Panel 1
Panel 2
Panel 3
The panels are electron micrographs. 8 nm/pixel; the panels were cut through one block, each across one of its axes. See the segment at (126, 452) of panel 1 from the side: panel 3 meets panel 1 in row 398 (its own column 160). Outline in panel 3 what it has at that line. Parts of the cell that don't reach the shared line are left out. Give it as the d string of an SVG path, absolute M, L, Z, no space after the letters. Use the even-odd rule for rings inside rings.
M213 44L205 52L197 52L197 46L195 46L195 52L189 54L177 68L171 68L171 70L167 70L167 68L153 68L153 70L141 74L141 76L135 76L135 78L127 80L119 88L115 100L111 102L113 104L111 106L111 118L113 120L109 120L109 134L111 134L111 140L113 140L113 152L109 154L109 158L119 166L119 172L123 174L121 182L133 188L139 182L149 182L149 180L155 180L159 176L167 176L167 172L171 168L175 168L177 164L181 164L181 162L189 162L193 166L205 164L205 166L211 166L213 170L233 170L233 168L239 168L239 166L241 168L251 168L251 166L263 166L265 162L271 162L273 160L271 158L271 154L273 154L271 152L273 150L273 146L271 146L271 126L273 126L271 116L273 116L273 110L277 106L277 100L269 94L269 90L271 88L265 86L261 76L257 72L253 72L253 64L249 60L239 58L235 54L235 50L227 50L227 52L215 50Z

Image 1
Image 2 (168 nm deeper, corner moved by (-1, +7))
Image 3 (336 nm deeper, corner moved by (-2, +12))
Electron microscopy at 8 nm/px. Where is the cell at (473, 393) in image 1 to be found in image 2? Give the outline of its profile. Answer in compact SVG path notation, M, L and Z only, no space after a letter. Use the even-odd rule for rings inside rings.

====

→ **What needs to be done**
The answer must be every record above, repeated exactly as written.

→ **Final answer**
Panel 1
Panel 2
Panel 3
The panels are electron micrographs. 8 nm/pixel; the panels were cut through one block, each across one of its axes. See the segment at (126, 452) of panel 1 from the side: panel 3 meets panel 1 in row 398 (its own column 160). Outline in panel 3 what it has at that line. Parts of the cell that don't reach the shared line are left out. Give it as the d string of an SVG path, absolute M, L, Z, no space after the letters. Use the even-odd rule for rings inside rings.
M213 44L205 52L197 52L197 46L195 46L195 52L189 54L177 68L171 68L171 70L167 70L167 68L153 68L153 70L141 74L141 76L135 76L135 78L127 80L119 88L115 100L111 102L113 104L111 106L111 118L113 120L109 120L109 134L111 134L111 140L113 140L113 152L109 154L109 158L119 166L119 172L123 174L121 182L133 188L139 182L149 182L149 180L155 180L159 176L167 176L167 172L171 168L175 168L177 164L181 164L181 162L189 162L193 166L205 164L205 166L211 166L213 170L233 170L233 168L239 168L239 166L241 168L251 168L251 166L263 166L265 162L271 162L273 160L271 158L271 154L273 154L271 152L273 150L273 146L271 146L271 126L273 126L271 116L273 116L273 110L277 106L277 100L269 94L269 90L271 88L265 86L261 76L257 72L253 72L253 64L249 60L239 58L235 54L235 50L227 50L227 52L215 50Z

Image 1
Image 2 (168 nm deeper, corner moved by (-1, +7))
Image 3 (336 nm deeper, corner moved by (-2, +12))
Electron microscopy at 8 nm/px. Where is the cell at (473, 393) in image 1 to be found in image 2? Give the outline of its profile. Answer in compact SVG path notation, M, L and Z only, no space after a letter. Use the even-odd rule for rings inside rings.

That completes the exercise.